I'm horrible at sleeping through the night as it is, but when I'm not writing, I can just forget about sleeping.  When I stop writing, my creative brain stops breathing.  Then my nocturnal brain senses impending death and begins CPR in the form of stacks and stacks of insane dreams every night.

I write because writing is life.

Why do I write?

I believe everyone has a story.  A beautiful, funny, heartbreaking, fascinating story.  You do.  No really, you do.  And it turns out I do, too.

I write because I'm the story of the unconventional athlete.

I'm the story of the girl who once had to cut herself out of a dress.

I'm the story of the teacher who loves children with reckless abandon and stands up for what is just.

I'm the story of the wife who fought for her husband when he couldn't.

I'm the story of the woman who battles cancer, with a bicycle as my unlikely weapon.

I'm the story of the girl who can only clot the grief of losing my grandmother by writing letters she'll never read.

I'm the story.  And guess what?  You are, too.

Why do I write?

There's something to be said for all those stories, but for some great orators they can be just as easily and just as well told orally.  I am not one of those great orators.  I never will be.  I have a pesky lisp that crops up when I'm nervous.  When I speak in front of people, I sweat so much that I create my own water cycle.  I stumble over words and stammer over syllables.

But not when I'm writing.

When I write, I can write and revise until the words feel right in my mouth.  The delete key is a beautiful, beautiful thing.  Oh Lord, what I wouldn't give for a delete button in some conversations I've had.  It would have come in really handy when I was interviewing for a job and accidentally called the interviewer bi*ch.  I digress.

The point is that when I write, I'm a better version of myself.  A more honest version.  A more thoughtful version.  The version I try to be, both on the paper and off.

Your turn.  Why do you write?

October 14, 2011

Moments from the Pumpkin Patch

Today I made my annual trek to the pumpkin patch with 26 giddy six-year-olds in tow.  Not to mention their parents and a smattering of younger siblings.  The weather was perfect, sunny without a drop of rain.  The sky was so blue, it can only be described as piercing.  We had a great day watching pig races, bouncing in the bounce house, picking pumpkins, firing corn cannons and just enjoying the pleasure of being outside together.  Here are some of the best lines from the day:

1) On the bus ride to the pumpkin patch, two little ones in the seat behind me were singing "Old MacDonald" and decided to make up a verse about pumpkins that went like this:
Little girl: "Old MacDonald had a farm, E-I-E-I-O.  And on his farm he had a pumpkin, E-I-E-I-O.  With a...with a...what kind of noise do pumpkins make?"

Little boy: "Ummmm, BOOM BOOM?"

Little girl: "Yeah, that's a good one.  Let's sing it."

Both: "With a BOOM BOOM here and a BOOM BOOM there, here a BOOM, there a BOOM, everywhere a BOOM BOOM.  Old MacDonald had a farm, E-I-E-I-O."

Then they high-fived their musical genius.  Boom, boom indeed.

2) Also on the bus ride over, I sat near one of my autistic little ones.  He was a little uneasy.
Little One: "I feel scared in my heart."

Me: "What are you scared of."

Little One: "I've never been to a farm before."

Me: "Do you remember all the things we talked about seeing?"

Activity 1 >> Can you sum up the blog excerpt above in two sentences?
Activity 2 >> Would you copy out the part of the blog excerpt between "I'm horrible at" and "what is just.", inclusive, without changing a word?

Input data >>

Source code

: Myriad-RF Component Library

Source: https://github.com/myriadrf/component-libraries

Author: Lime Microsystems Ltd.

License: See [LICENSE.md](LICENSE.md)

Exercise output 1 >> The writer says that writing is life, that everyone has a story, and that although speaking before people makes the writer sweat and stumble over words, writing makes the writer a better, more honest, more thoughtful version of themselves. The writer then describes a sunny trip to the pumpkin patch with 26 six-year-olds, including two children on the bus inventing a pumpkin verse for "Old MacDonald" and an autistic child saying he felt scared because he had never been to a farm.

Exercise output 2 >>
I'm horrible at sleeping through the night as it is, but when I'm not writing, I can just forget about sleeping.  When I stop writing, my creative brain stops breathing.  Then my nocturnal brain senses impending death and begins CPR in the form of stacks and stacks of insane dreams every night.

I write because writing is life.

Why do I write?

I believe everyone has a story.  A beautiful, funny, heartbreaking, fascinating story.  You do.  No really, you do.  And it turns out I do, too.

I write because I'm the story of the unconventional athlete.

I'm the story of the girl who once had to cut herself out of a dress.

I'm the story of the teacher who loves children with reckless abandon and stands up for what is just.